Social Conflict 4: Learning and Decision-making Preferences

Synopsis: All women with ovarian cancer deserve the opportunity to learn everything they would like to know about their disease — especially their individual case — and to make fully-informed decisions. But patients face many different sources of information, many of which were not designed with their interests in mind. Furthermore, patients and members of their support networks may all have their own styles of learning and making decisions; inflexible health systems often cannot adapt to a variety of individual preferences.

Patient voices“You can get caught up in it all. My husband had to ban me from the Internet. He knew me. Because you see the statistics, you see the stages, you know what stage you’re in, and then – you just freeze.”

“I shut down, mentally. I had three kids at home, and one of them was 11, and, you know, the thought that I wouldn't be there for a high school graduation, or a prom, or a -- it just was unfathomable to me. I just stopped. I just -- You know, I was on autopilot. And fortunately, my sister did all the reading, and she learned everything there was to know. And she made a lot of decisions for me, and walked me through it. Because unfortunately, you have to learn. You have to.”
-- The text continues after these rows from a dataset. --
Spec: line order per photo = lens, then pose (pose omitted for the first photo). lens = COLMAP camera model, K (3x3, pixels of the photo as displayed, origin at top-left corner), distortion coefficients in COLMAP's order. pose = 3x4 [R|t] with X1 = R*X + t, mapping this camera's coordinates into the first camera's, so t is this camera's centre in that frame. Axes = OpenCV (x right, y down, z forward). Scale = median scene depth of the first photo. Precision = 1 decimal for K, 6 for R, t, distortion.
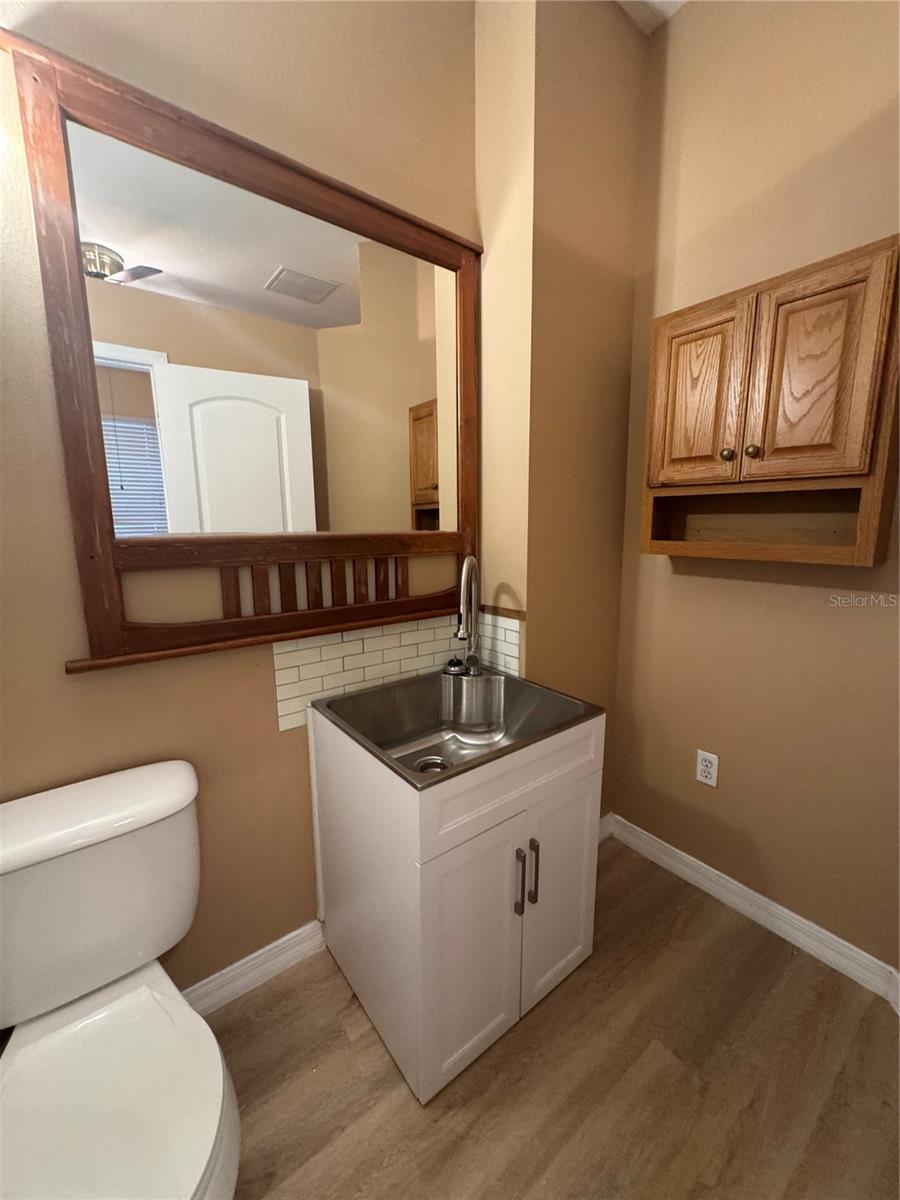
lens RADIAL K [[479.2, 0, 451.5], [0, 479.2, 600.4], [0, 0, 1]] dist [-0.002576, 0.000512]
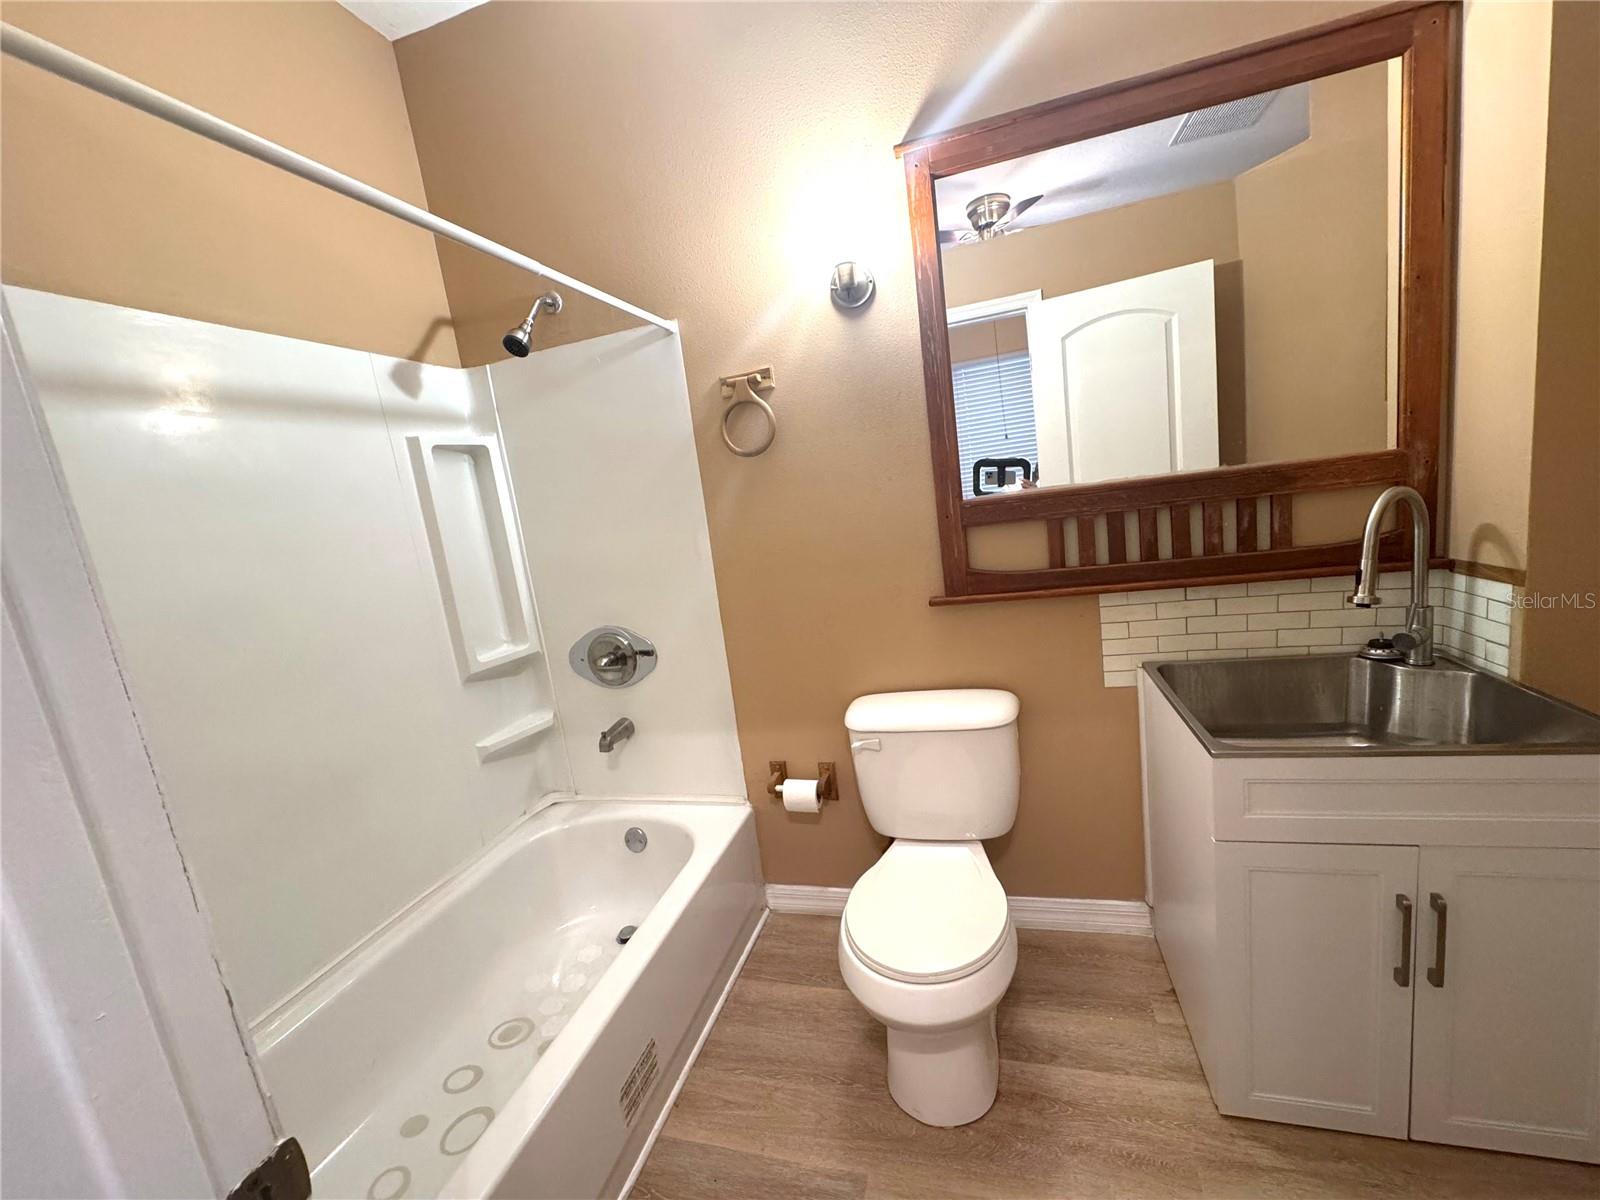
lens RADIAL K [[638.9, 0, 799.6], [0, 638.9, 598.7], [0, 0, 1]] dist [-0.002576, 0.000512]
pose [[0.584735, 0.060115, -0.808994, 0.304217], [-0.004976, 0.997498, 0.070526, 0.007361], [0.811209, -0.037213, 0.583571, -0.239159]]
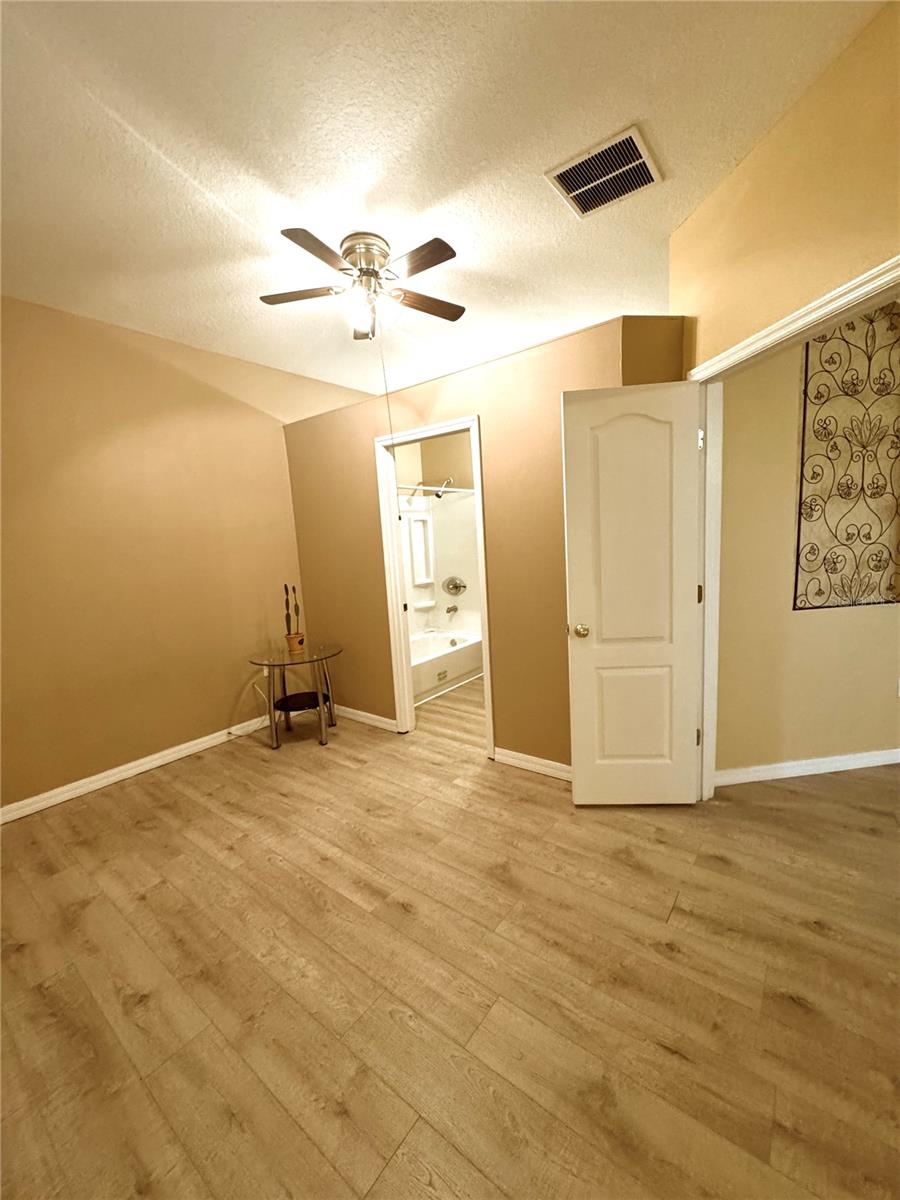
lens RADIAL K [[479.2, 0, 451.5], [0, 479.2, 599.6], [0, 0, 1]] dist [-0.002576, 0.000512]
pose [[0.252097, 0.120762, -0.960137, 2.453615], [-0.107767, 0.989515, 0.096161, 0.002443], [0.961683, 0.079229, 0.262468, -0.716429]]
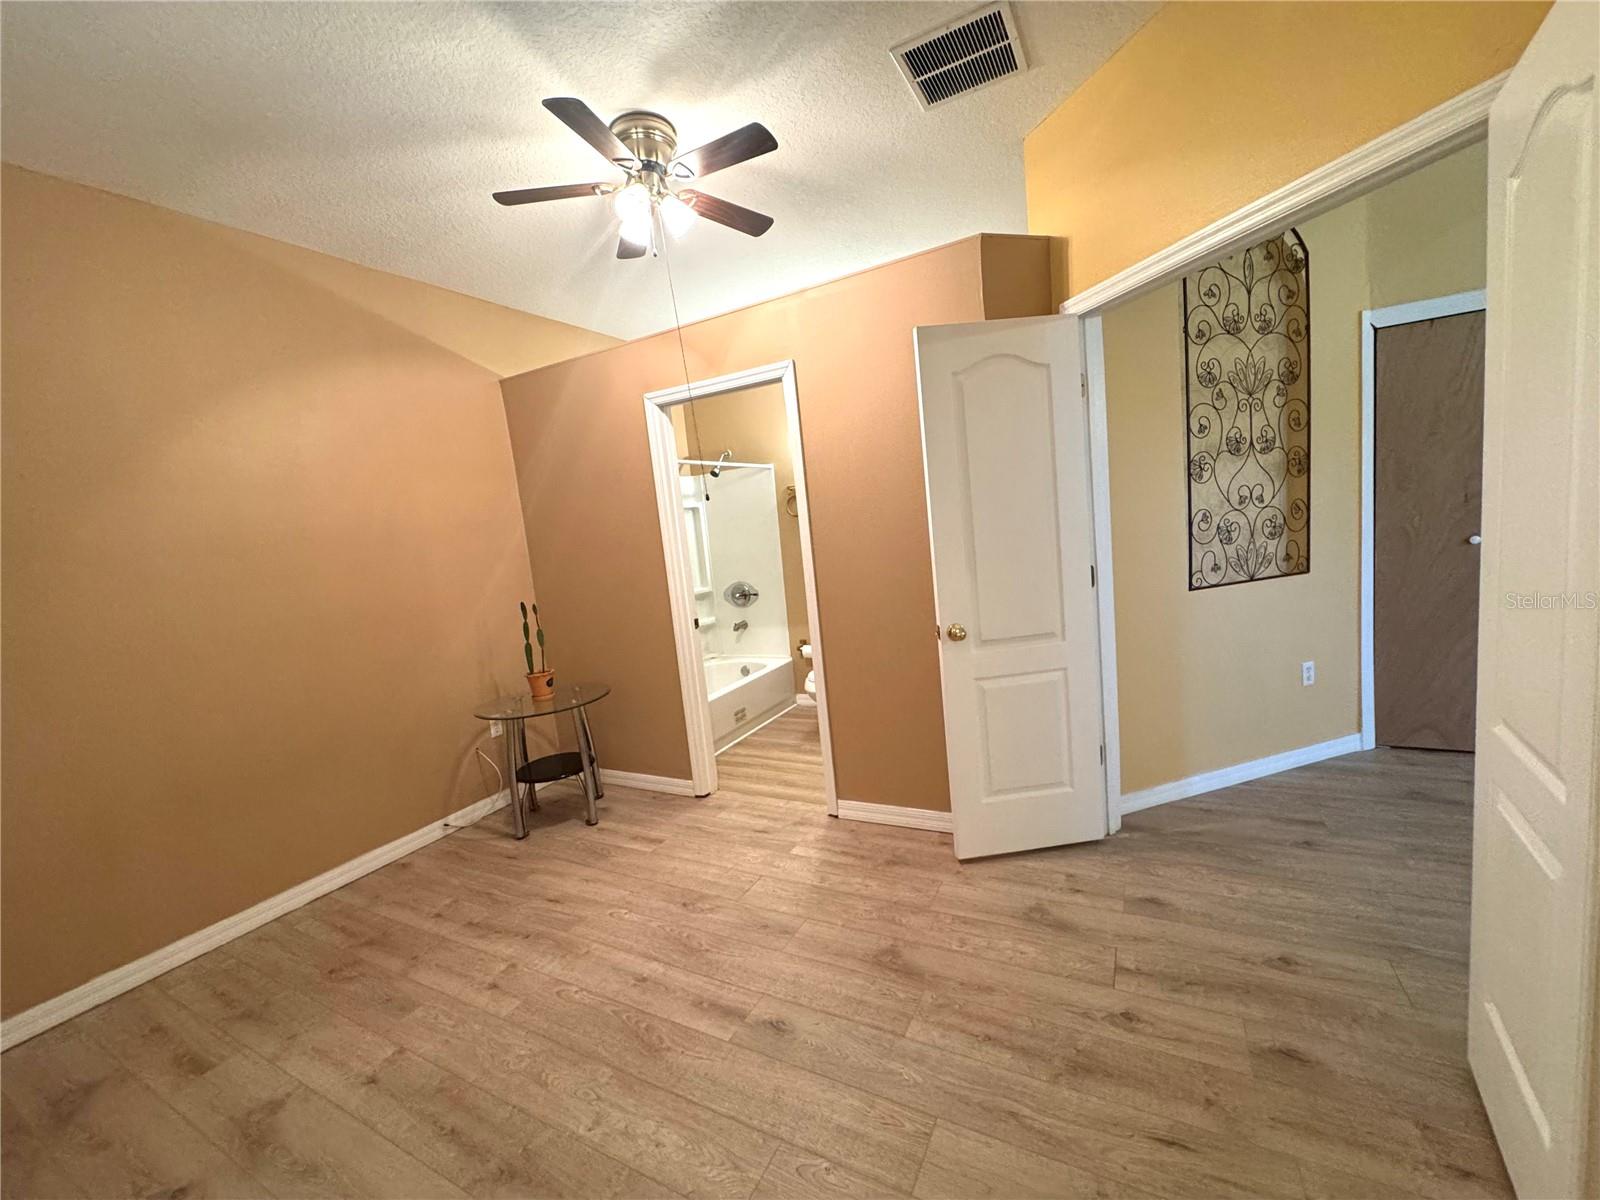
lens RADIAL K [[638.9, 0, 800.4], [0, 638.9, 599.7], [0, 0, 1]] dist [-0.002576, 0.000512]
pose [[0.407429, 0.072845, -0.910327, 2.371359], [-0.055053, 0.996960, 0.055138, 0.063564], [0.911576, 0.027651, 0.410200, -0.935437]]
Group analysis: Our patient discussion groups revealed a wide range of reactions and attitudes toward how much information patients need to absorb about their condition and how fast. However, there was an overall consensus around the idea of “self-advocacy” and “knowing your cancer.” Including nurses and other advocates in the conversation, however, revealed the limits of this paradigm — some patients will simply never be able to understand all the facts about their cancer, they said. The only responsible course is to give patients a choice among different learning and decision-making styles that take account of their individual needs. One point of consensus did emerge across all groups, however — to whatever extent possible, dynamic and interpersonal modes of learning are far more effective than more passive print or online resources.

Design principle: Any new resource for ovarian cancer patients must respect a broad range of learning and decision-making preferences. Any new resource should incorporate as much real, interpersonal interaction as possible.